*Action item*: Copy every line of text from the records below without any changes, and leave the pictures out of your answer.

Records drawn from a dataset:
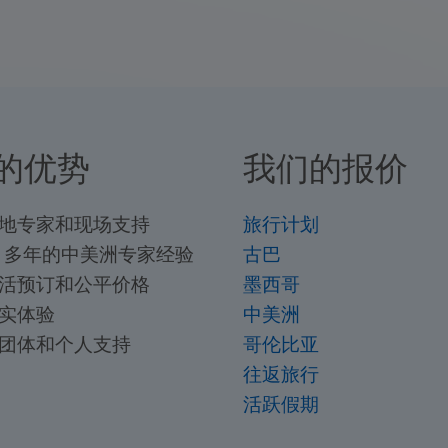
的优势
我们的报价
当地专家和现场支持
旅行计划
40 多年的中美洲专家经验
古巴
灵活预订和公平价格
墨西哥
真实体验
中美洲
小团体和个人支持
哥伦比亚
往返旅行
活跃假期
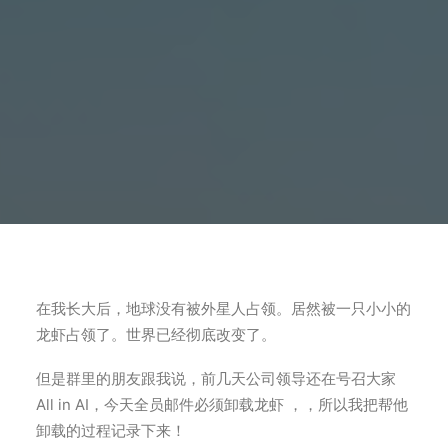
在我长大后，地球没有被外星人占领。居然被一只小小的
龙虾占领了。世界已经彻底改变了。
但是群里的朋友跟我说，前几天公司领导还在号召大家
All in AI，今天全员邮件必须卸载龙虾 ，，所以我把帮他
卸载的过程记录下来！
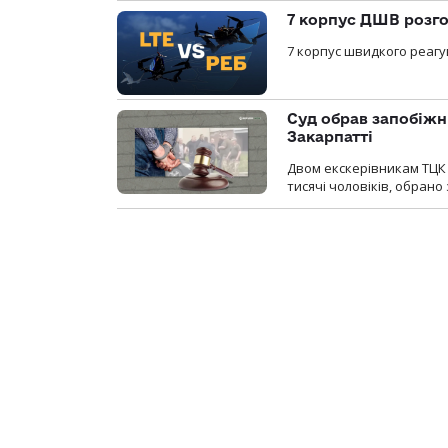
7 корпус ДШВ розго
7 корпус швидкого реагу
Суд обрав запобіжн
Закарпатті
Двом екскерівникам ТЦК 
тисячі чоловіків, обрано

*Expected answer*:
的优势
我们的报价
当地专家和现场支持
旅行计划
40 多年的中美洲专家经验
古巴
灵活预订和公平价格
墨西哥
真实体验
中美洲
小团体和个人支持
哥伦比亚
往返旅行
活跃假期
在我长大后，地球没有被外星人占领。居然被一只小小的
龙虾占领了。世界已经彻底改变了。
但是群里的朋友跟我说，前几天公司领导还在号召大家
All in AI，今天全员邮件必须卸载龙虾 ，，所以我把帮他
卸载的过程记录下来！
7 корпус ДШВ розго
7 корпус швидкого реагу
Суд обрав запобіжн
Закарпатті
Двом екскерівникам ТЦК 
тисячі чоловіків, обрано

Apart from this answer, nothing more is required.